Apple Inc. is ranked as one of the most successful technology companies, and so are its brands and products such as the iPhone. China forms an important part of the iPhone’s, among other Apple product value chain. The iPhones are assembled in China, an aspect that has greatly contributed to the marketability and consumption of the iPhone in the Chinese market. The company has developed various global expansion strategies that have enabled it to penetrate the Chinese market.
The international business arena is one that comes with great challenges, complexities and monetary and non-monetary gains, an area that many international companies are paying attention to (Hill, 2013). Apple has continuously expanded into the world markets through embracing high technology among other strategies. Some of the strategies that are applied by Apple in the promoting global expansion of the iPhone include exporting, foreign outsourcing, foreign licensing, importing, and direct investment in foreign countries. Importing and foreign outsourcing allow Apple to access cheaper production of the iPhones, which in turn allows the iPhones to sell at a cheaper price, allowing it to fit in the global market (Yukari & Rohwedder, 2010). Apple products are assembled in China, where cheap labor has allowed the company to incur a lower cost of production, thus leading to a lower market price. Foxconn is the company in which the Apple products are assembled in China.
Exporting of the iPhones in more than 88 countries has allowed the company to expand its global presences and its phone to be accepted by more consumers. The company has developed retail stores strategy that has enabled it to start retail stores in different countries, in its plans to expand its sales (Wingfield, 2006). Foreign partnerships and licensing have enabled Apple to spread its brands including the iPhone into highly competitive market shares such as that of China. The rapidly growing economy of China has enabled it to stand out as one of the largest markets for the iPhone.
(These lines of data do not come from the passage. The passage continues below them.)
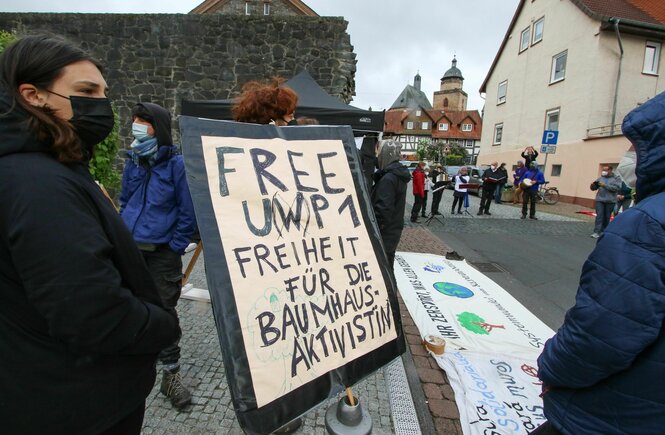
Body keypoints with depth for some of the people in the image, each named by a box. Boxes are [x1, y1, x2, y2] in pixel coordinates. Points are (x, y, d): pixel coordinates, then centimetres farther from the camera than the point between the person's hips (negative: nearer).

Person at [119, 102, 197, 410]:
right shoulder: (133, 161, 8)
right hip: (131, 247, 6)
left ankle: (171, 374, 16)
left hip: (162, 252, -5)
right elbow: (125, 202, 18)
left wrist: (175, 248, -11)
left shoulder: (176, 163, -9)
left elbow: (187, 211, -10)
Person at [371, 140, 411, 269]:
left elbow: (383, 209, -25)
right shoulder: (399, 174, 10)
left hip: (385, 233, -10)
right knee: (387, 265, 22)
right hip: (394, 229, 10)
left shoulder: (388, 179, -21)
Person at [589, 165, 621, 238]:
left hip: (610, 201, -1)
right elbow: (594, 188, 12)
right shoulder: (600, 178, 11)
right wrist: (593, 185, -12)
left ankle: (603, 231, 20)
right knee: (599, 216, -7)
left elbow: (616, 188, -13)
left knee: (607, 217, 8)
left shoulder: (616, 178, 3)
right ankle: (597, 232, -12)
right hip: (600, 200, 1)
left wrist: (605, 185, -18)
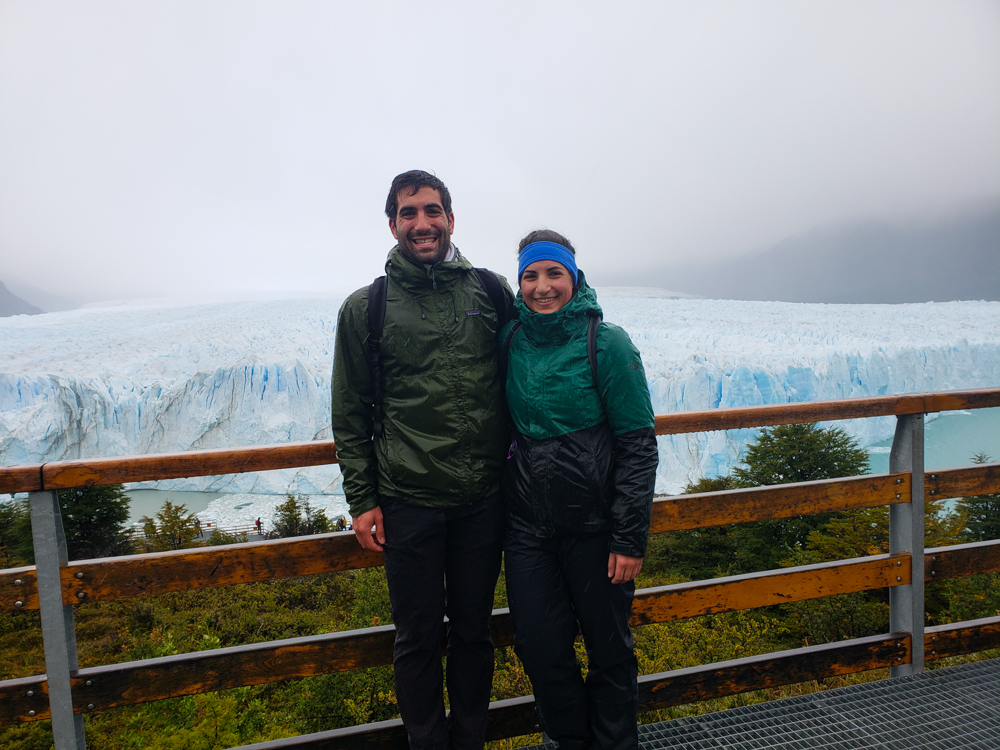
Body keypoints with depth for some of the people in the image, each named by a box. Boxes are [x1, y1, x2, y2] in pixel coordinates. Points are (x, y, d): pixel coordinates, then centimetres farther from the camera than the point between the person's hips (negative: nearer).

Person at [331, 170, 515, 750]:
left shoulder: (492, 293, 3)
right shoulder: (365, 308, 0)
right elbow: (351, 415, 3)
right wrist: (362, 500, -1)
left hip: (483, 500, 2)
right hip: (408, 504, -1)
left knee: (473, 632, 17)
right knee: (419, 639, 12)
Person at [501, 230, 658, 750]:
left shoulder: (606, 343, -10)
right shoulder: (511, 341, 2)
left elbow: (638, 444, -10)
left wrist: (630, 537, -13)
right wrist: (503, 508, 9)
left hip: (595, 526, -3)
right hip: (528, 527, 4)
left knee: (609, 649, 14)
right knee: (539, 648, 11)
The company has developed a supplier code of conduct that is used in regulating its transactions with foreign companies.
Apple controls its own design, an aspect that has enabled it to be effective in maintaining uniqueness in terms of its brands, especially the iPhone. The company engages customers in value proposition, an aspect that has enabled them to provide an adorable experience for its customers (Gobble, 2012). The sales and distributions of the company are managed by the company itself. This allows it to maintain a great experience for the customers as they purchase the company’s products, an aspect that is vital for product mix. This management of sales also allows the company to monitor the market trends, and to effectively evaluate the consumer feedback.
Apple Inc. purchases the different parts that make up the iPhone from different companies all over Europe and in Asia. China’s Foxconn assembles Apple’s products including iPhones. The company has employed more than 20,000 individuals in China, who participate in the manufacturing and global marketing. Production at the companies in China are standardized, an aspect that reduces products errors and maximizes quality consistency. These companies are also reliable due to their high flexibility, in response to late orders. The companies in China offer cheap labor, an aspect that has allowed the company to maximize its profits due to low costs of production. The company encourages innovation among its employees, an aspect that has led to the invention of new ideas that have been used in the modification of the iPhone among other products to maintain high consumer experience (Mallin & Finkle, 2011).
It is evident that Apple has established advanced strategies that enable it to effectively maneuver through the global market and stand out as one of the greatest companies dealing in electronics. The company’s value chain also involves various steps including outsourcing, an aspect that promotes its sales and profits.
Gobble, M. A. (2012). Apple scores a win in the smartphone wars. Research Technology Management, 55(6), 4-5.
Hill, C.W.L. (2013). Global business today (8th ed.). McGraw-Hill Higher Education.
Mallin, M. L., & Finkle, T. A. (2011). Apple Inc.: Product portfolio analysis. Journal of the International Academy for Case Studies, 17(7), 63-74.
Wingfield, N. (2006). How Apple's store strategy beat the odds. Wall Street Journal, Eastern edition, B.1.
Yukari, I. K., & Rohwedder, C. (2010). Apple targets global markets - Electronics giant speeds overseas rollout of new iphone to 88 countries as it looks for growth. Wall Street Journal, Eastern edition, B.5.